▶ _RECORDS_:
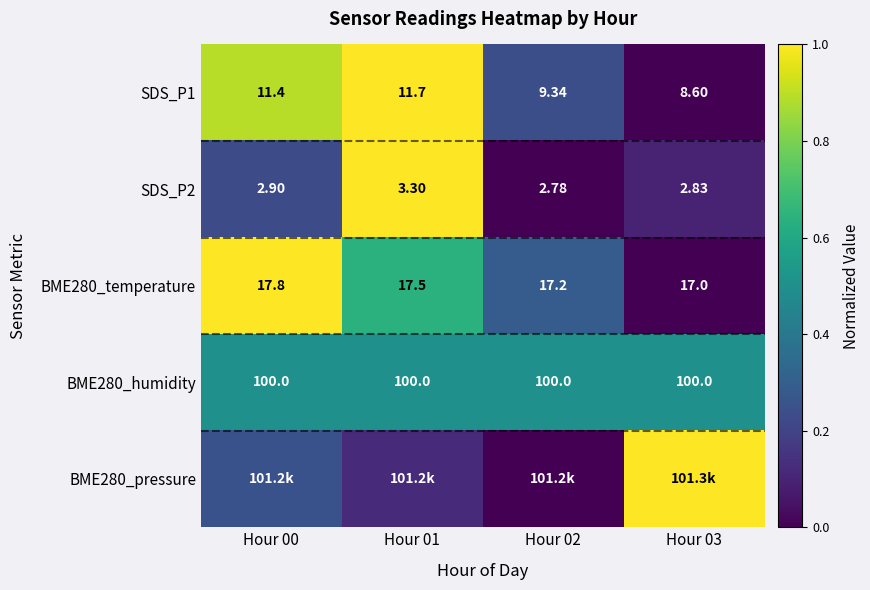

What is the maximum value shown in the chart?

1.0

---

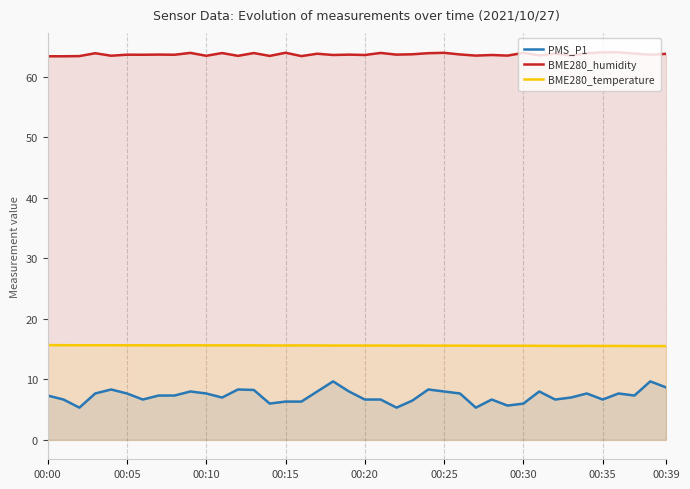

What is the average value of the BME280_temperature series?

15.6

==

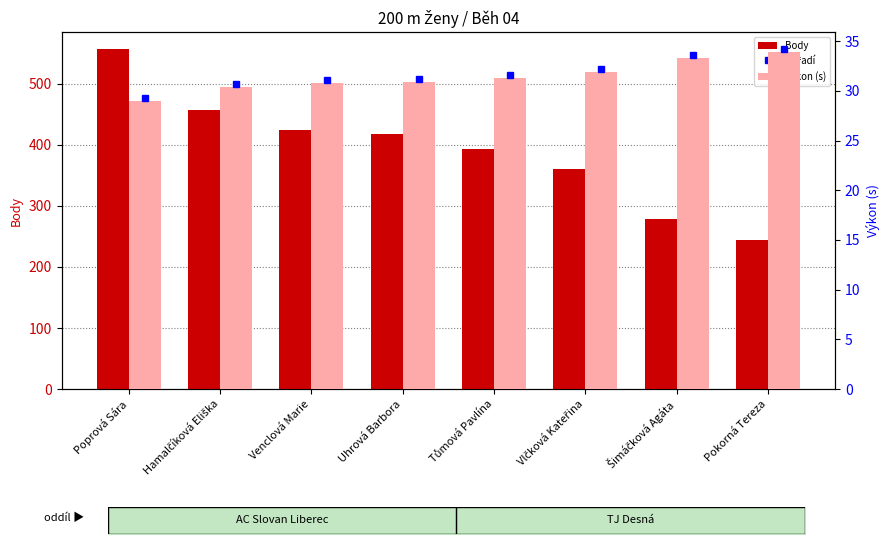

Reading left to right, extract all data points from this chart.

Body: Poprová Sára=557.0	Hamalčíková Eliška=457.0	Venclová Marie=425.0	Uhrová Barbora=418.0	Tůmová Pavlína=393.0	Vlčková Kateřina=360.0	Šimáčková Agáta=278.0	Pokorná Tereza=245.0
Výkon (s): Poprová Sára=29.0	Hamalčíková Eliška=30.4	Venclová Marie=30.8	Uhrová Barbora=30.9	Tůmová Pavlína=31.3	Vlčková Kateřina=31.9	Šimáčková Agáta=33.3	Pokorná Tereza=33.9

▶ _TRY IT_: Extract the entry lines between the line containing "Reading left to" and the line containing "Výkon (s): Poprová", inclusive, and repeat them unchanged.

▶ _SOLUTION_:
Reading left to right, extract all data points from this chart.

Body: Poprová Sára=557.0	Hamalčíková Eliška=457.0	Venclová Marie=425.0	Uhrová Barbora=418.0	Tůmová Pavlína=393.0	Vlčková Kateřina=360.0	Šimáčková Agáta=278.0	Pokorná Tereza=245.0
Výkon (s): Poprová Sára=29.0	Hamalčíková Eliška=30.4	Venclová Marie=30.8	Uhrová Barbora=30.9	Tůmová Pavlína=31.3	Vlčková Kateřina=31.9	Šimáčková Agáta=33.3	Pokorná Tereza=33.9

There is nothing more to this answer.